In fact, the most critical human rights issues were not related to abuse during lockdowns (even if, of course, problems do exist), but rather the states who were refusing to instate them. Mexico’s President, the leftist Andres Manuel Lopez Obrador, consistently encouraged people to go out normally, hugging and kissing supporters, and claiming the best ‘détente’ against coronavirus were prayer and religious amulets. In Brazil, President Jair Bolsonaro, who really can only be fairly described as a right-wing fascist, called the virus a media-induced ‘fantasy’ and attended mass pro-government demonstrations in the country’s capital despite being himself under self-isolation for risk of infection. At one point Bolsonaro called state governors trying to impose local lockdowns ‘lunatics’ actively downplaying the severity of the situation. Recently, he called on Brazilians to ‘go back to normality’, referring to the virus as a ‘little cold’. The situation is so dire that citizens in both countries took to the courts to try to force their government to take meaningful action (see here and here).
It is perhaps because of an awareness of these issues that, on March 6th, while ‘global’ public opinion was still slowly waking up to the possibility of a national lockdown in Western Europe, the UN High Commissioner for Human Rights, Michelle Bachelet – herself Latin American – was already placing the right to health and economic support to citizens front and centre: ‘our efforts to combat this virus won’t work unless we approach it holistically, which means taking great care to protect the most vulnerable and neglected people in society, both medically and economically’, she said, with little ‘global’ repercussion.

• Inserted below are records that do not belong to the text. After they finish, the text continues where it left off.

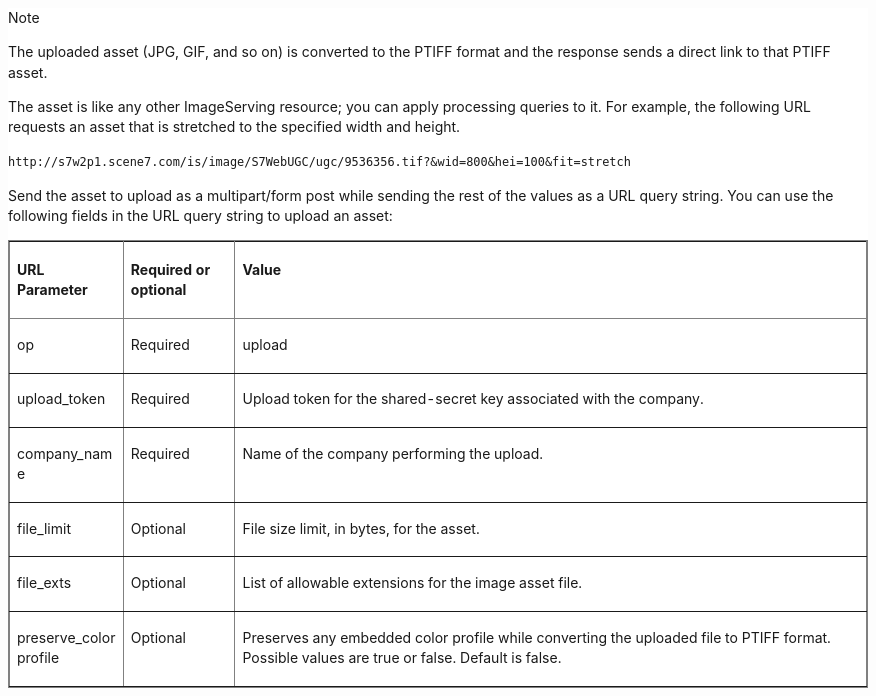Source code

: >[!NOTE]
>
>The uploaded asset (JPG, GIF, and so on) is converted to the PTIFF format and the response sends a direct link to that PTIFF asset.

The asset is like any other ImageServing resource; you can apply processing queries to it. For example, the following URL requests an asset that is stretched to the specified width and height.

```as3
http://s7w2p1.scene7.com/is/image/S7WebUGC/ugc/9536356.tif?&wid=800&hei=100&fit=stretch
```

Send the asset to upload as a multipart/form post while sending the rest of the values as a URL query string. You can use the following fields in the URL query string to upload an asset:

<table border="1" cellpadding="4" cellspacing="0" frame="border" rules="all" summary=""> 
 <thead align="left"> 
  <tr> 
   <th class="cellrowborder" id="d19e28111" valign="top" width="NaN%"><p>URL Parameter</p></th> 
   <th class="cellrowborder" id="d19e28114" valign="top" width="NaN%"><p>Required or optional</p></th> 
   <th class="cellrowborder" id="d19e28117" valign="top" width="NaN%"><p> Value</p></th> 
  </tr> 
 </thead> 
 <tbody> 
  <tr> 
   <td class="cellrowborder" headers="d19e28111 " valign="top" width="NaN%"><p><span class="code">op</span></p></td> 
   <td class="cellrowborder" headers="d19e28114 " valign="top" width="NaN%"><p>Required</p></td> 
   <td class="cellrowborder" headers="d19e28117 " valign="top" width="NaN%"><p><span class="code">upload</span></p></td> 
  </tr> 
  <tr> 
   <td class="cellrowborder" headers="d19e28111 " valign="top" width="NaN%"><p><span class="code">upload_token</span></p></td> 
   <td class="cellrowborder" headers="d19e28114 " valign="top" width="NaN%"><p>Required</p></td> 
   <td class="cellrowborder" headers="d19e28117 " valign="top" width="NaN%"><p>Upload token for the shared-secret key associated with the company.</p></td> 
  </tr> 
  <tr> 
   <td class="cellrowborder" headers="d19e28111 " valign="top" width="NaN%"><p><span class="code">company_name</span></p></td> 
   <td class="cellrowborder" headers="d19e28114 " valign="top" width="NaN%"><p>Required</p></td> 
   <td class="cellrowborder" headers="d19e28117 " valign="top" width="NaN%"><p>Name of the company performing the upload.</p></td> 
  </tr> 
  <tr> 
   <td class="cellrowborder" headers="d19e28111 " valign="top" width="NaN%"><p><span class="code">file_limit</span></p></td> 
   <td class="cellrowborder" headers="d19e28114 " valign="top" width="NaN%"><p>Optional</p></td> 
   <td class="cellrowborder" headers="d19e28117 " valign="top" width="NaN%"><p>File size limit, in bytes, for the asset.</p></td> 
  </tr> 
  <tr> 
   <td class="cellrowborder" headers="d19e28111 " valign="top" width="NaN%"><p><span class="code">file_exts</span></p></td> 
   <td class="cellrowborder" headers="d19e28114 " valign="top" width="NaN%"><p>Optional</p></td> 
   <td class="cellrowborder" headers="d19e28117 " valign="top" width="NaN%"><p>List of allowable extensions for the image asset file.</p></td> 
  </tr> 
  <tr> 
   <td class="cellrowborder" headers="d19e28111 " valign="top" width="NaN%"><p><span class="code">preserve_colorprofile</span></p></td> 
   <td class="cellrowborder" headers="d19e28114 " valign="top" width="NaN%"><p>Optional</p></td> 
   <td class="cellrowborder" headers="d19e28117 " valign="top" width="NaN%"><p>Preserves any embedded color profile while converting the uploaded file to PTIFF format. Possible values are true or false. Default is false.</p></td>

Similarly, the Inter-American Human Rights Commission’s first Coronavirus-related statement, focused mostly on mitigation of hardship, not restrictions of mobility. It said: ‘states must urgently assess effective responses for mitigating the impacts of the pandemic on human rights … by adopting an appropriate combination of regulatory frameworks and short- and medium-term public policies such as credit relief programs and the rescheduling and flexibilization of repayment schemes for debts and other financial obligations that may impose financial or tax burdens that jeopardize human rights’.
Had the ‘global’ discussion truly adopted a ‘global’ approach to the pandemic, COVID-19’s story would likely have looked a lot different, focusing more evenly on the problems and concerns of not just average Westerners preoccupied with the rise of China, the strangeness of a European lockdown or the baffling negligence of Donald Trump (all worthy topics of discussion, of course) but, also, on the problems of a migrant worker in India making 3 dollars a day or a Brazilian street vendor that simply can’t socially isolate without support from their government. What does mitigation and economic support look like in nations with limited resources and underfunded health services? What is the ‘minimum core’ of the right to health in these circumstances? What does progressive realization look like? These questions have been sidelined because the crisis has not yet been framed through Southern eyes.